• _Task brief_:
Your output should be each line from the material below that has the word "login".

• _Extracted data_:
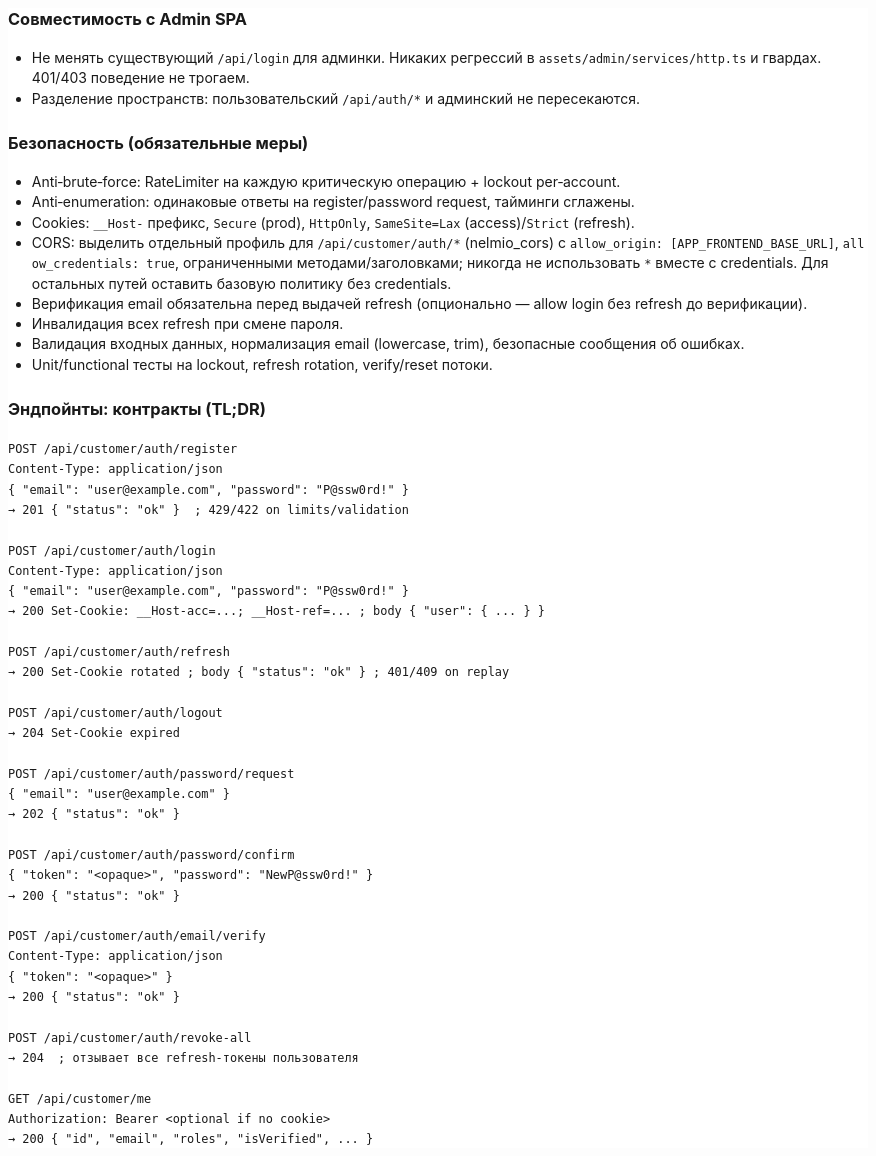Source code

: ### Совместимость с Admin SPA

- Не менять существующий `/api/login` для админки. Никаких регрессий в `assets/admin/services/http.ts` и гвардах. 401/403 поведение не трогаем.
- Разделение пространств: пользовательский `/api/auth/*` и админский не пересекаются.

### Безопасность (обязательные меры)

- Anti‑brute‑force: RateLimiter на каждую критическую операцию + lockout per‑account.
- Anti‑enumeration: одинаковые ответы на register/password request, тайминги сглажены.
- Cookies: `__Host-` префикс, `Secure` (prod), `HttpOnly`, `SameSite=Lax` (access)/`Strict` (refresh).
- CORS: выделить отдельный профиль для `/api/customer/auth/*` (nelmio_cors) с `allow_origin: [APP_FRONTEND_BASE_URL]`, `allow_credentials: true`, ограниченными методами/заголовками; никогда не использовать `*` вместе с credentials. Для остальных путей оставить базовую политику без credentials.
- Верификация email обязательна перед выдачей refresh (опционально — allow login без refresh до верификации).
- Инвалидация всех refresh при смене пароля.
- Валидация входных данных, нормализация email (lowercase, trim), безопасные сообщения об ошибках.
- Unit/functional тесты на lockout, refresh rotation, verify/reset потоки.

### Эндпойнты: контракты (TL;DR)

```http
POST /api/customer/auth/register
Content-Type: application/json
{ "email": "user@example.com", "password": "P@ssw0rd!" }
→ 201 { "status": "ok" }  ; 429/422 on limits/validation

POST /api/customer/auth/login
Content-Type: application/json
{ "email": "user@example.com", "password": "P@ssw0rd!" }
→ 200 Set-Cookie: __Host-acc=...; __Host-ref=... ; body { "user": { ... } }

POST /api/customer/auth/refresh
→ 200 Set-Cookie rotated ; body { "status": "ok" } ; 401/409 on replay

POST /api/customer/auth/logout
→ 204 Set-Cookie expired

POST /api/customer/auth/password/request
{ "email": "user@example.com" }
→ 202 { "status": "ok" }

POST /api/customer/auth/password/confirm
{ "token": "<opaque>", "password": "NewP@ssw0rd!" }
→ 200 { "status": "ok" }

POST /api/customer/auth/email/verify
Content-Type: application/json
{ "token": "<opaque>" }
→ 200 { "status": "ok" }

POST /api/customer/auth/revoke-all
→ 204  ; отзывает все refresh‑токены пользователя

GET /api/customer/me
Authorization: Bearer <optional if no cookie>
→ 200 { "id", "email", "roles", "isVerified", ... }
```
==
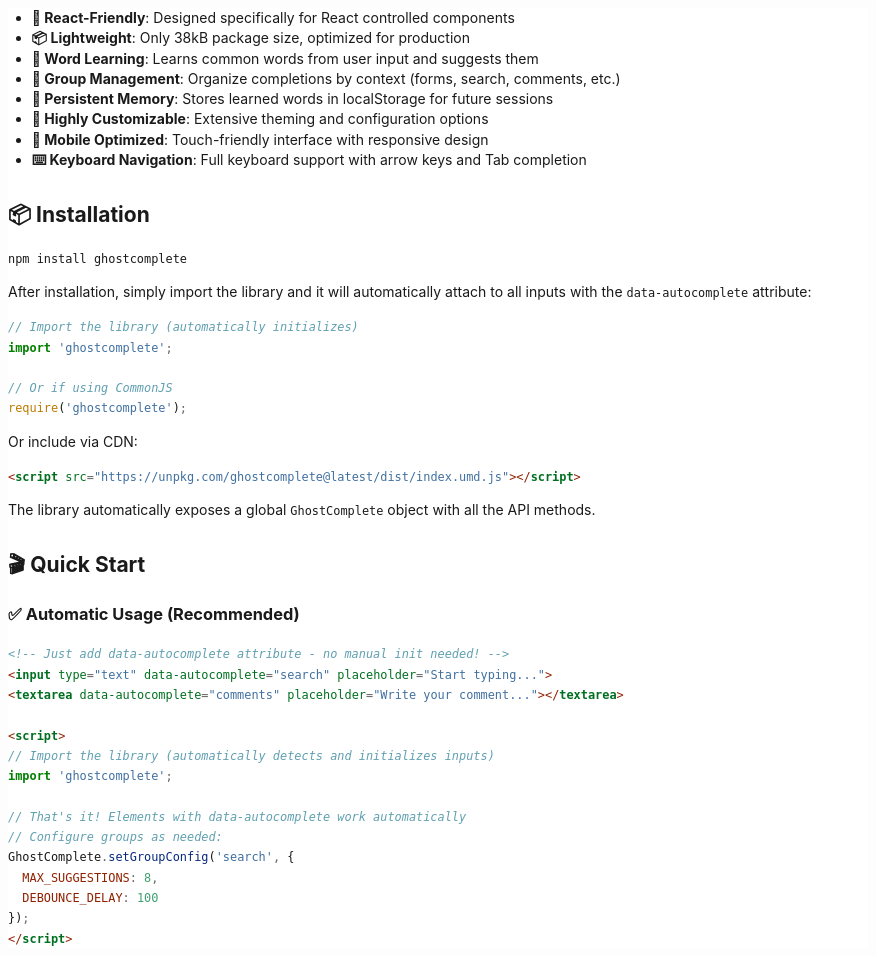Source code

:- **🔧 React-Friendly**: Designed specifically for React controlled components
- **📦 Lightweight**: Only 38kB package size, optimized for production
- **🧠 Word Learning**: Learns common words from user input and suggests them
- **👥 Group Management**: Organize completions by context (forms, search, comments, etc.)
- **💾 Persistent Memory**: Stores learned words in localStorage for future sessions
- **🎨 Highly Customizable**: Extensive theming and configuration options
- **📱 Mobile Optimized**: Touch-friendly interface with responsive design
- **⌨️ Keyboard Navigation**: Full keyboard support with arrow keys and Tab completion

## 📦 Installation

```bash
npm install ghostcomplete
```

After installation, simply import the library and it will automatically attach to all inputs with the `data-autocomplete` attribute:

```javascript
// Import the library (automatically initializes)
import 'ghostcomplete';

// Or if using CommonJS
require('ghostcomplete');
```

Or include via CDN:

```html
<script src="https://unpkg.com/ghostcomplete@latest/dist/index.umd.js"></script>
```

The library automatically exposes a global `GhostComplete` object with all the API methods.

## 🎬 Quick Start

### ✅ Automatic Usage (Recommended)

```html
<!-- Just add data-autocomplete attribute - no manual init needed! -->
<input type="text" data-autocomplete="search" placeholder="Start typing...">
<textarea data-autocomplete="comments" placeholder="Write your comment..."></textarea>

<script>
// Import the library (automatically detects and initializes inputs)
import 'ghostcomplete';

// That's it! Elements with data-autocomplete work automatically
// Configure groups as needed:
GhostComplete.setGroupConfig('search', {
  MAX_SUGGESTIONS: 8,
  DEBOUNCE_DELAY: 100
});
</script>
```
--
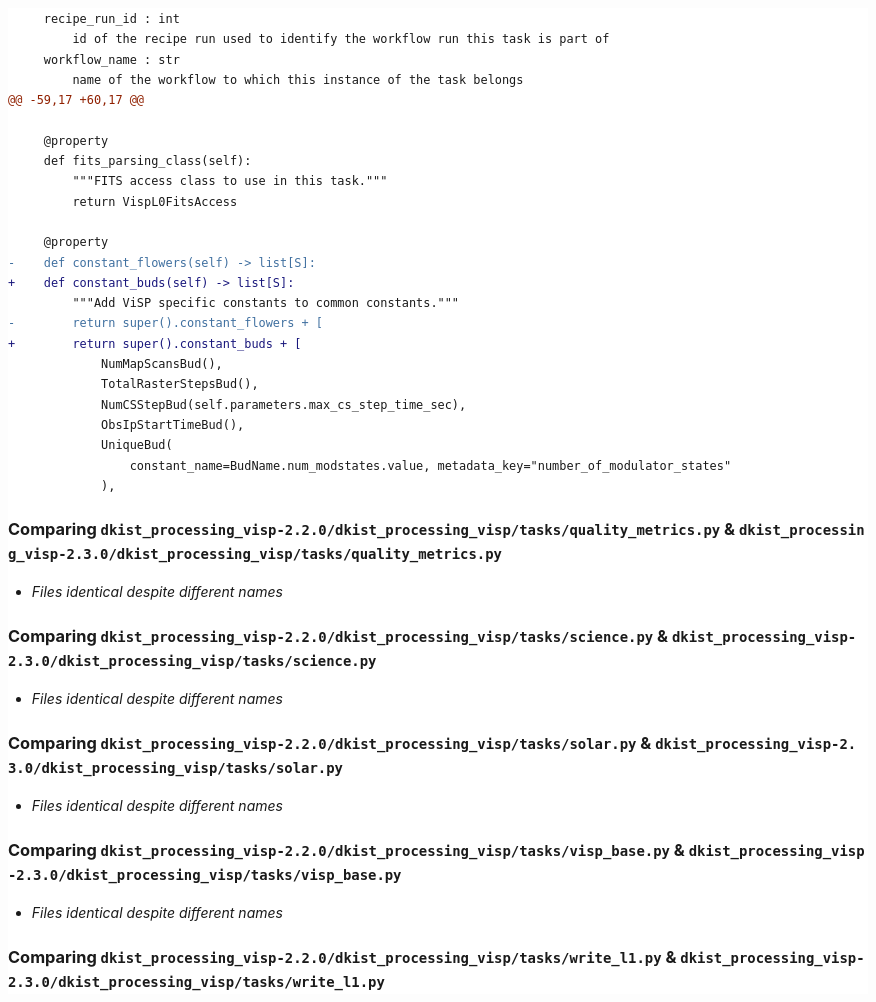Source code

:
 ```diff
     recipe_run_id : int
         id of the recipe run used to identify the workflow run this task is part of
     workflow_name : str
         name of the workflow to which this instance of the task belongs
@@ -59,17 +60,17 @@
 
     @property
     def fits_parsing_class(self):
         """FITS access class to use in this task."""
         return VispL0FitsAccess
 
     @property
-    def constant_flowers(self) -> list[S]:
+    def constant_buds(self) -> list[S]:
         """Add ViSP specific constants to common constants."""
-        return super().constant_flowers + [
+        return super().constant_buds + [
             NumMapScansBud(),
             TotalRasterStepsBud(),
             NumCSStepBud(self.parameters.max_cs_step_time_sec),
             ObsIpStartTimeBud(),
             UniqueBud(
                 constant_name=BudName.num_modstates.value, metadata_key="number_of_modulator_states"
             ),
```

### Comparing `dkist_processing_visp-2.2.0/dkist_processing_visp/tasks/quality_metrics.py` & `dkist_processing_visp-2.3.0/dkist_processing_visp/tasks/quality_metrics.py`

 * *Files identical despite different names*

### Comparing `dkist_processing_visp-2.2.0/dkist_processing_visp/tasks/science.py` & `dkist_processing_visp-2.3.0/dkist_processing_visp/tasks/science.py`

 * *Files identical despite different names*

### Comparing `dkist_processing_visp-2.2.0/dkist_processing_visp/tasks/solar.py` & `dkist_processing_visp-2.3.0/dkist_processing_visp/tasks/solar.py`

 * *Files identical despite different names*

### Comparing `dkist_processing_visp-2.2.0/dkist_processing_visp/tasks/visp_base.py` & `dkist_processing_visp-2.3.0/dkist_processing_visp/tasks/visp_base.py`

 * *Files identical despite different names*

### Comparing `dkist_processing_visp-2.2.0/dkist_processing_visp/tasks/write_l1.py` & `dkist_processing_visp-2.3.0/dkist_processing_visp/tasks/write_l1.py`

• _Solution_:
- Не менять существующий `/api/login` для админки. Никаких регрессий в `assets/admin/services/http.ts` и гвардах. 401/403 поведение не трогаем.
- Верификация email обязательна перед выдачей refresh (опционально — allow login без refresh до верификации).
POST /api/customer/auth/login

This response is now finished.